» What you will do: Write the lines out again, from the top of the material to the line containing "01.01.007.000", pictures excluded.

» Provided records:
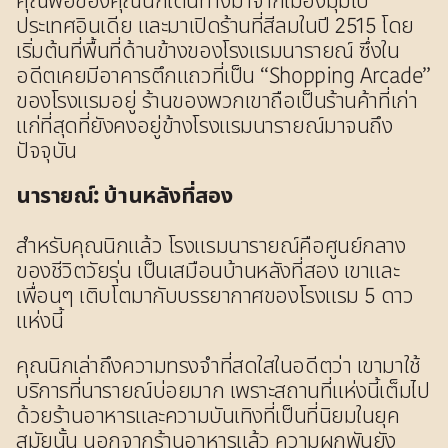
คุณพ่อของคุณนิกเดินทางมาจากเมืองมุมไบ
ประเทศอินเดีย และมาเปิดร้านที่สีลมในปี 2515 โดย
เริ่มต้นที่พื้นที่ด้านข้างของโรงแรมนารายณ์ ซึ่งใน
อดีตเคยมีอาคารตึกแถวที่เป็น “Shopping Arcade”
ของโรงแรมอยู่ ร้านของพวกเขาถือเป็นร้านค้าที่เก่า
แก่ที่สุดที่ยังคงอยู่ข้างโรงแรมนารายณ์มาจนถึง
ปัจจุบัน
นารายณ์: บ้านหลังที่สอง
สำหรับคุณนิกแล้ว โรงแรมนารายณ์คือศูนย์กลาง
ของชีวิตวัยรุ่น เป็นเสมือนบ้านหลังที่สอง เขาและ
เพื่อนๆ เติบโตมากับบรรยากาศของโรงแรม 5 ดาว
แห่งนี้
คุณนิกเล่าถึงความทรงจำที่สดใสในอดีตว่า เขามาใช้
บริการที่นารายณ์บ่อยมาก เพราะสถานที่แห่งนี้เต็มไป
ด้วยร้านอาหารและความบันเทิงที่เป็นที่นิยมในยุค
สมัยนั้น นอกจากร้านอาหารแล้ว ความผูกพันยัง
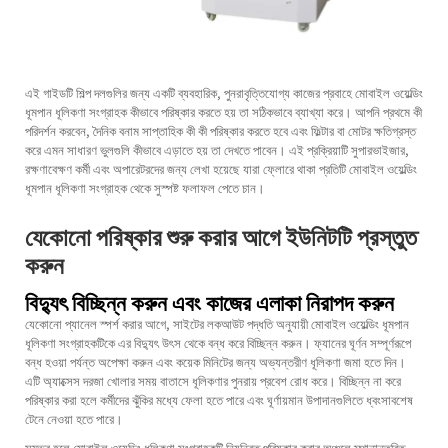
এই গাইডটি শিল্প দলগুলির জন্য একটি ব্যবহারিক, পুনরাবৃত্তিযোগ্য কাজের প্রবাহে মোবাইল ওয়েল্ডিং
ধূমপান ধূলিকণা সংগ্রাহক কীভাবে পরিষ্কার করতে হয় তা সঠিকভাবে ব্যাখ্যা করে। আপনি প্রথমে কী
পরিদর্শন করবেন, দৈনিক বনাম সাপ্তাহিক কী কী পরিষ্কার করতে হবে এবং ফিল্টার বা মোটর ক্ষতিগ্রস্ত
করে এমন সাধারণ ভুলগুলি কীভাবে এড়াতে হয় তা দেখতে পাবেন। এই প্রক্রিয়াটি সুপারভাইজার,
রক্ষণাবেক্ষণ কর্মী এবং অপারেটরদের জন্য লেখা হয়েছে যারা ফ্লোরে থাকা প্রতিটি মোবাইল ওয়েল্ডিং
ধূমপান ধূলিকণা সংগ্রাহক থেকে সুস্পষ্ট ফলাফল পেতে চান।
যেকোনো পরিষ্কার শুরু করার আগে ইউনিটটি প্রস্তুত
করুন
বিদ্যুৎ বিচ্ছিন্ন করুন এবং কাজের এলাকা নিরাপদ করুন
যেকোনো প্যানেল স্পর্শ করার আগে, সাইটের লকআউট পদ্ধতি অনুযায়ী মোবাইল ওয়েল্ডিং ধূমপান
ধূলিকণা সংগ্রাহকটিকে এর বিদ্যুৎ উৎস থেকে বন্ধ করে বিচ্ছিন্ন করুন। ফ্যানের ঘূর্ণন সম্পূর্ণরূপে
বন্ধ হওয়া পর্যন্ত অপেক্ষা করুন এবং কয়েক মিনিটের জন্য অভ্যন্তরীণ ধূলিকণা জমা হতে দিন।
এটি অ্যাক্সেস দরজা খোলার সময় বাতাসে ধূলিকণার পুনরায় প্রবেশ রোধ করে। বিচ্ছিন্ন না করে
পরিষ্কার করা হলে কর্মীদের ঝুঁকির মধ্যে ফেলা হতে পারে এবং ঘূর্ণায়মান উপাদানগুলিতে ধ্বংসাবশেষ
টেনে নেওয়া হতে পারে।
সম্ভব হলে মোবাইল ওয়েল্ডিং ধূলিকণা সংগ্রাহকটি নিয়ন্ত্রিত পরিষ্কার করার অঞ্চলে স্থানান্তরিত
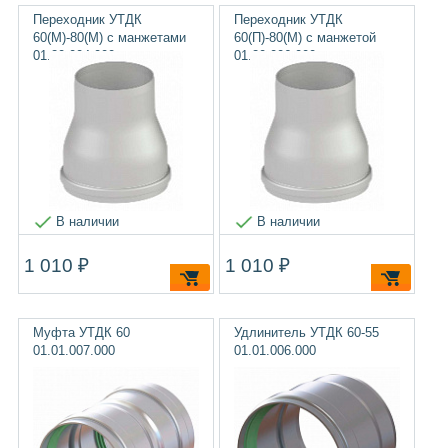
Переходник УТДК
Переходник УТДК
60(М)-80(М) с манжетами
60(П)-80(М) с манжетой
01.20.004.000
01.20.006.000
В наличии
В наличии
1 010 ₽
1 010 ₽
Муфта УТДК 60
Удлинитель УТДК 60-55
01.01.007.000
01.01.006.000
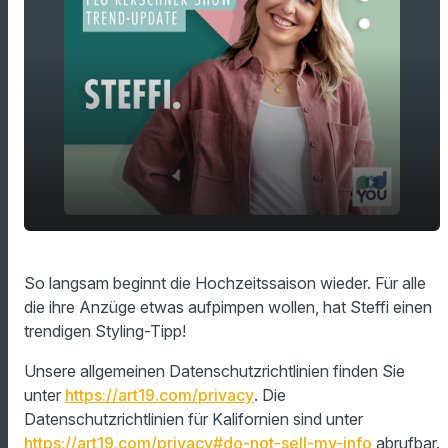
play_arrow
So können Männer ihre Anzüge pimpen!
So langsam beginnt die Hochzeitssaison wieder. Für alle
die ihre Anzüge etwas aufpimpen wollen, hat Steffi einen
00:00
01:33
trendigen Styling-Tipp!
Unsere allgemeinen Datenschutzrichtlinien finden Sie
unter
https://art19.com/privacy
. Die
Datenschutzrichtlinien für Kalifornien sind unter
https://art19.com/privacy#do-not-sell-my-info
abrufbar.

» Your response:
คุณพ่อของคุณนิกเดินทางมาจากเมืองมุมไบ
ประเทศอินเดีย และมาเปิดร้านที่สีลมในปี 2515 โดย
เริ่มต้นที่พื้นที่ด้านข้างของโรงแรมนารายณ์ ซึ่งใน
อดีตเคยมีอาคารตึกแถวที่เป็น “Shopping Arcade”
ของโรงแรมอยู่ ร้านของพวกเขาถือเป็นร้านค้าที่เก่า
แก่ที่สุดที่ยังคงอยู่ข้างโรงแรมนารายณ์มาจนถึง
ปัจจุบัน
นารายณ์: บ้านหลังที่สอง
สำหรับคุณนิกแล้ว โรงแรมนารายณ์คือศูนย์กลาง
ของชีวิตวัยรุ่น เป็นเสมือนบ้านหลังที่สอง เขาและ
เพื่อนๆ เติบโตมากับบรรยากาศของโรงแรม 5 ดาว
แห่งนี้
คุณนิกเล่าถึงความทรงจำที่สดใสในอดีตว่า เขามาใช้
บริการที่นารายณ์บ่อยมาก เพราะสถานที่แห่งนี้เต็มไป
ด้วยร้านอาหารและความบันเทิงที่เป็นที่นิยมในยุค
สมัยนั้น นอกจากร้านอาหารแล้ว ความผูกพันยัง
এই গাইডটি শিল্প দলগুলির জন্য একটি ব্যবহারিক, পুনরাবৃত্তিযোগ্য কাজের প্রবাহে মোবাইল ওয়েল্ডিং
ধূমপান ধূলিকণা সংগ্রাহক কীভাবে পরিষ্কার করতে হয় তা সঠিকভাবে ব্যাখ্যা করে। আপনি প্রথমে কী
পরিদর্শন করবেন, দৈনিক বনাম সাপ্তাহিক কী কী পরিষ্কার করতে হবে এবং ফিল্টার বা মোটর ক্ষতিগ্রস্ত
করে এমন সাধারণ ভুলগুলি কীভাবে এড়াতে হয় তা দেখতে পাবেন। এই প্রক্রিয়াটি সুপারভাইজার,
রক্ষণাবেক্ষণ কর্মী এবং অপারেটরদের জন্য লেখা হয়েছে যারা ফ্লোরে থাকা প্রতিটি মোবাইল ওয়েল্ডিং
ধূমপান ধূলিকণা সংগ্রাহক থেকে সুস্পষ্ট ফলাফল পেতে চান।
যেকোনো পরিষ্কার শুরু করার আগে ইউনিটটি প্রস্তুত
করুন
বিদ্যুৎ বিচ্ছিন্ন করুন এবং কাজের এলাকা নিরাপদ করুন
যেকোনো প্যানেল স্পর্শ করার আগে, সাইটের লকআউট পদ্ধতি অনুযায়ী মোবাইল ওয়েল্ডিং ধূমপান
ধূলিকণা সংগ্রাহকটিকে এর বিদ্যুৎ উৎস থেকে বন্ধ করে বিচ্ছিন্ন করুন। ফ্যানের ঘূর্ণন সম্পূর্ণরূপে
বন্ধ হওয়া পর্যন্ত অপেক্ষা করুন এবং কয়েক মিনিটের জন্য অভ্যন্তরীণ ধূলিকণা জমা হতে দিন।
এটি অ্যাক্সেস দরজা খোলার সময় বাতাসে ধূলিকণার পুনরায় প্রবেশ রোধ করে। বিচ্ছিন্ন না করে
পরিষ্কার করা হলে কর্মীদের ঝুঁকির মধ্যে ফেলা হতে পারে এবং ঘূর্ণায়মান উপাদানগুলিতে ধ্বংসাবশেষ
টেনে নেওয়া হতে পারে।
সম্ভব হলে মোবাইল ওয়েল্ডিং ধূলিকণা সংগ্রাহকটি নিয়ন্ত্রিত পরিষ্কার করার অঞ্চলে স্থানান্তরিত
Переходник УТДК
Переходник УТДК
60(М)-80(М) с манжетами
60(П)-80(М) с манжетой
01.20.004.000
01.20.006.000
В наличии
В наличии
1 010 ₽
1 010 ₽
Муфта УТДК 60
Удлинитель УТДК 60-55
01.01.007.000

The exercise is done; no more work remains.